INAPLICABILIDADE DO CÓDIGO DE DEFESA DO CONSUMIDOR NA RESOLUÇÃO CONTRATUAL DE COMPRA E VENDA DE IMÓVEL COM ALIENAÇÃO FIDUCIÁRIA E IMPACTOS QUANTO À RESTITUIÇÃO DE VALORES PAGOS.
Não bastasse a complexidade mercadológica, logística e operacional enfrentada, os players do mercado imobiliário ainda têm que direcionar atenção ao vasto sistema jurídico que disciplina esta seara dos negócios, sob pena de sofrerem prejuízos financeiros de grande monta.
Para alívio do empresário, o Superior Tribunal de Justiça firmou tese vinculante mitigando a aplicação do artigo 53, do Código de Defesa do Consumidor (CDC), nos contratos garantidos por alienação fiduciária. Entenda:
É sabido que a legislação pátria é protetiva ao consumidor e possui diversos mecanismos de frenagem contra abusos do fornecedor de produtos e serviços, considerado parte hiper suficiente do liame contratual.
O artigo 53 do CDC é exemplo claro da intenção estatal de regular as relações privadas, buscando equalizar a dinâmica negocial, oferecendo possibilidades de defesas para o consumidor.
A norma supracitada determina a nulidade da cláusula que preveja a perda total das prestações pagas pelo comprador na hipótese de resolução por inadimplemento de contrato garantido por alienação fiduciária.
A disposição do Código de Defesa do Consumidor conflita diretamente com o artigo 27, da Lei da Alienação Fiduciária (9.514/97), cuja previsão determina que: em caso de resolução de contrato com cláusula de alienação fiduciária por inadimplemento, o credor apenas devolverá o valor residual daquele que fora arrematado em leilão, caso a dívida e acessórios sejam integralmente pagos.
Por um lado, o consumidor possuía garantia legal, pelo Código de Defesa do Consumidor, de que necessariamente deveria receber parte de seus investimentos no imóvel, ainda que tenha inadimplido o contrato. Por outro, a Lei 9.514/97 conferia ao credor o direito de leiloar o imóvel, devolvendo ao devedor apenas o valor residual, assim considerado a quantia arrematada, deduzida a dívida e os acessórios da alienação fiduciária.

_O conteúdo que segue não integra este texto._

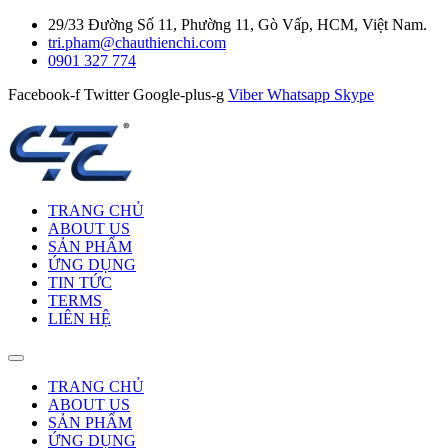
29/33 Đường Số 11, Phường 11, Gò Vấp, HCM, Việt Nam.
tri.pham@chauthienchi.com
0901 327 774
Facebook-f
Twitter
Google-plus-g
Viber
Whatsapp
Skype
TRANG CHỦ
ABOUT US
SẢN PHẨM
ỨNG DỤNG
TIN TỨC
TERMS
LIÊN HỆ
TRANG CHỦ
ABOUT US
SẢN PHẨM
ỨNG DỤNG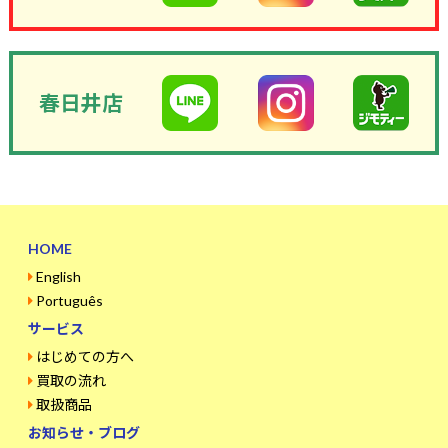
春日井店
HOME
English
Português
サービス
はじめての方へ
買取の流れ
取扱商品
お知らせ・ブログ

Em acertada decisão, ao julgar o Tema 1.095, em sede de recursos repetitivos (e, portanto, vinculante a todos os tribunais brasileiros), o STJ definiu tese no sentido de que os contratos com cláusula de alienação fiduciária devidamente registrados na matrícula do imóvel devem submeter-se à sistemática estampada na Lei nº 9.514/97 e não ao Código de Defesa do Consumidor.
Dessa forma, restou definido que o devedor inadimplente de contrato com cláusula de alienação fiduciária devidamente registrado na matrícula apenas receberá alguma quantia caso o valor efetivo arrecadado com a venda do imóvel em leilão cubra todas as dívidas perante a instituição financeira e ainda reste algum montante, que só então será direcionado ao fiduciante.
Em que pese ainda não tenha sido publicado o acórdão da decisão, contendo as razões para definição da tese, é possível inferir que os métodos de solução de conflitos normativos (antinomias), preconizados pela Lei 4.657/42, foram determinantes para o resultado do julgamento. Além do Código de Defesa do Consumidor ser norma mais antiga (datada de 1990), também trata o assunto de forma genérica, enquanto a Lei nº 9.514, de 1997 (e, portanto, mais recente) traz disciplina específica. É cediço que a norma especial se sobrepõe à geral, assim como a lei mais nova revoga a mais antiga, no que for incompatível.
O cuidado a ser tomado pelo credor fiduciário é registrar o compromisso de compra e venda com cláusula de alienação para garantir a aplicação do quanto estabelecido pela Lei nº 9.514/97. Caso contrário, o negócio jurídico, neste tocante, será submetido ao regime do Código de Defesa do Consumidor.
As operações imobiliárias, pela complexidade e mutabilidade decorrente da flutuante jurisprudência, devem sempre ser acompanhadas de advogado especialista.